Sinthgunt is attested solely in the Old High German 9th or 10th century "horse cure" Merseburg Incantation. In the incantation, Sinthgunt is referred to as the sister of the personified sun, Sunna (whose name is alliterative to Sinthgunt). The two sisters are cited as both producing charms to heal Phol's horse, a figure also otherwise unattested. The two are then followed by Friia and Uolla, also alliterative and stated as sisters.
The etymology of Sinthgunt is unclear. Within the original manuscript, Sinthgunt is spelled 'Sinhtgunt' - a direct reading has yielded interpretations such as "the night-walking one". Interpretations from the amended 'Sinthgunt' have resulted in readings such as "the one moving into battle" or "heavenly body, star".

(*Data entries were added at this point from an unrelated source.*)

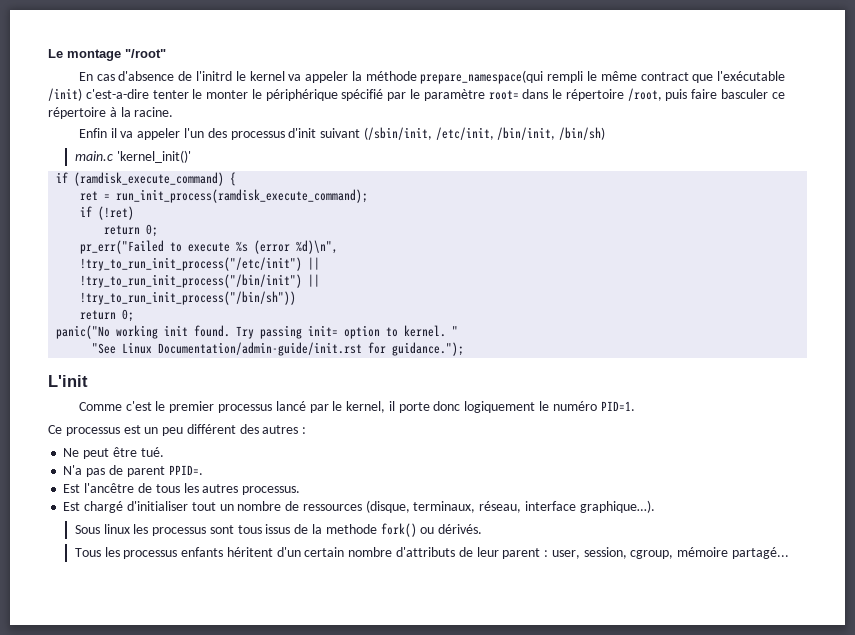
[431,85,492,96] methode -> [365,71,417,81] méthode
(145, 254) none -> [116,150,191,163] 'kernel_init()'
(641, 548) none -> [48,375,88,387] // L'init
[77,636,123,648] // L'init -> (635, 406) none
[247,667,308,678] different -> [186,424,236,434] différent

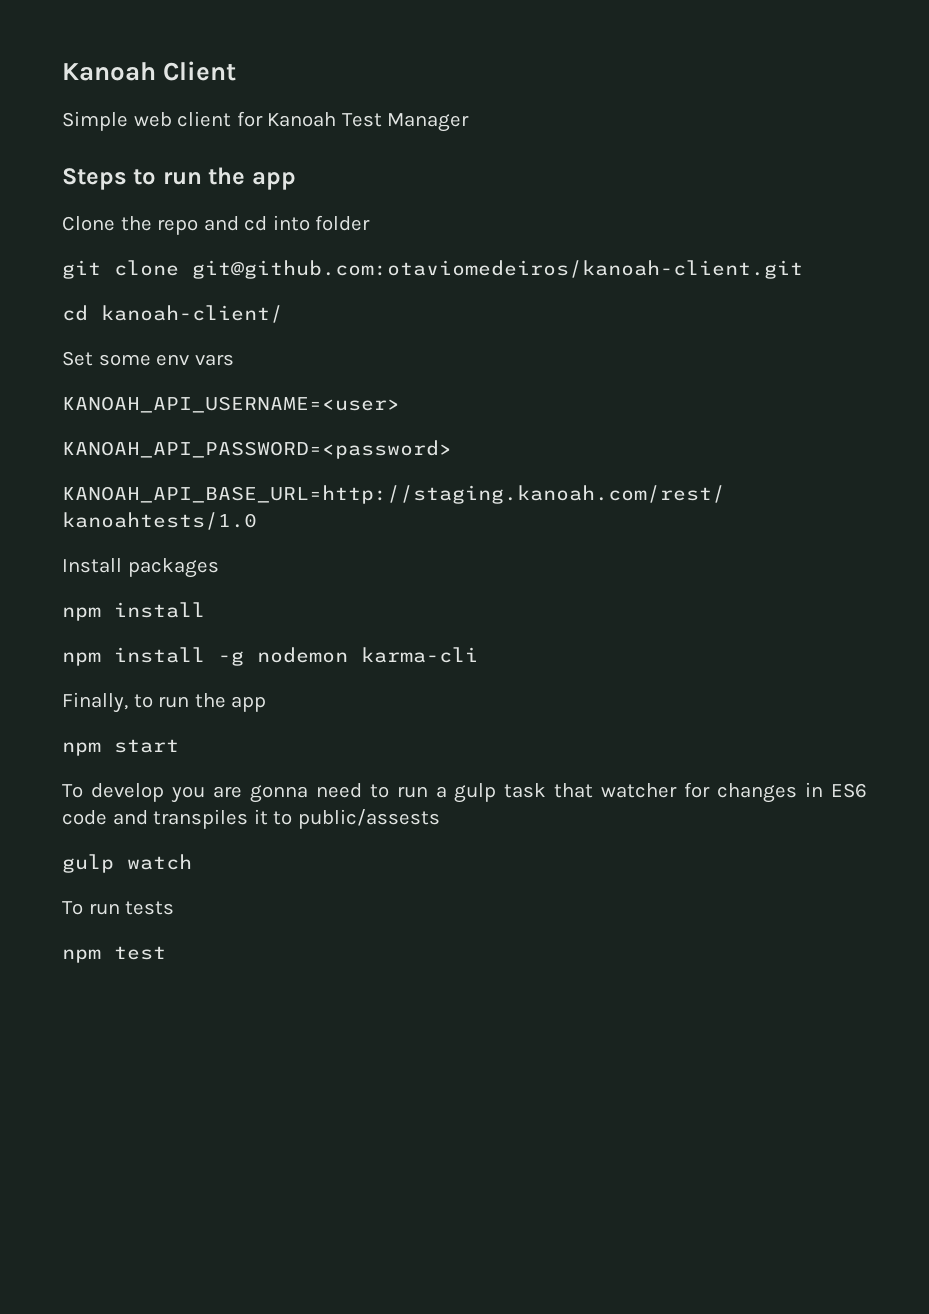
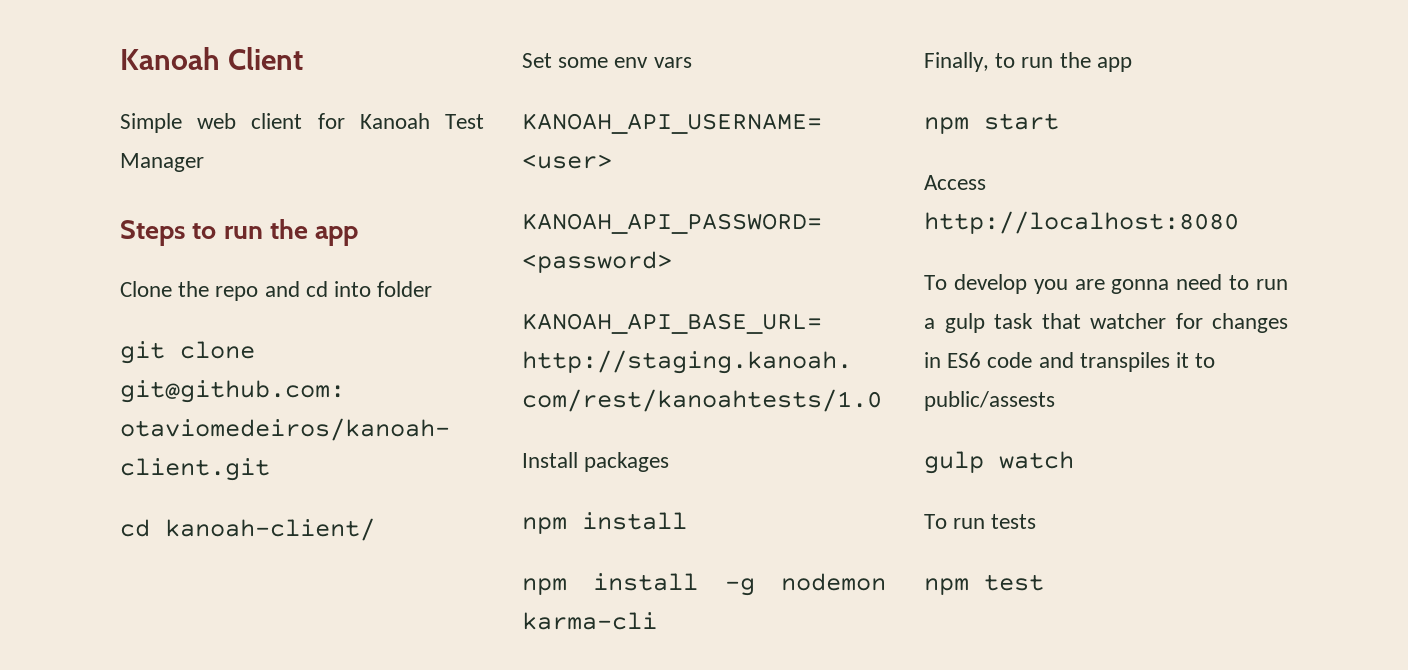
(179, 746) none -> [924,175,986,190] [924,211,1239,234] // Access http://localhost:8080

Though Sinthgunt may share aspects of her sister Sunna and brother Mona she is the "night walking one" - the evening star. She marks the end of the day appearing in the west after sunset; a herald and luminous wanderer she is both healer and warrior.
(Sunne, Sigel, Sunno. The Norse Sól, Sanskrit Surya, Brittonic Sulis, Lithuanian Saulė, Latin Sol, and the Slavic Tsar Solnitse.)
Sigel semannum symble biþ on hihte
ðonne hi hine feriaþ ofer fisces beþ
oþ hi brimhengest bringeþ to lande
The sun to seamen is always hope
When they travel over the fish's bath
Until the sea-steed brings them to land
- The Old English Rune Poem
Sunna is the personified Sun. Feminine Sunna is gentle life giving and nurturing; she offers both hope and warmth. Sunna's symbols are carved upon stone as the sun chariot being drawn across the sky by horses or as a spoked wheel (solar cross or solar disc) often associated (as it with in the Old English Rune Poem) with ships and boats. Her ᛋ (ᚴ) sigel rune can be found upon the 'Lindholm Amulet' and the 'Seax of Beagnoth' found in the River Thames in 1857. Sunday (Sunnandæg) is named for her and she may be associated with Litha, the summer months, midsummer bonfires and sun wheels, fertility, flowers and safe voyages across the open sea.
Sunna is the sister of Mona, the personified moon and the sister of Sinthgunt at testified in the "The Horse Cure" of the Merseburg Incantations: "So Sinthgunt, Sunna's sister, conjured it."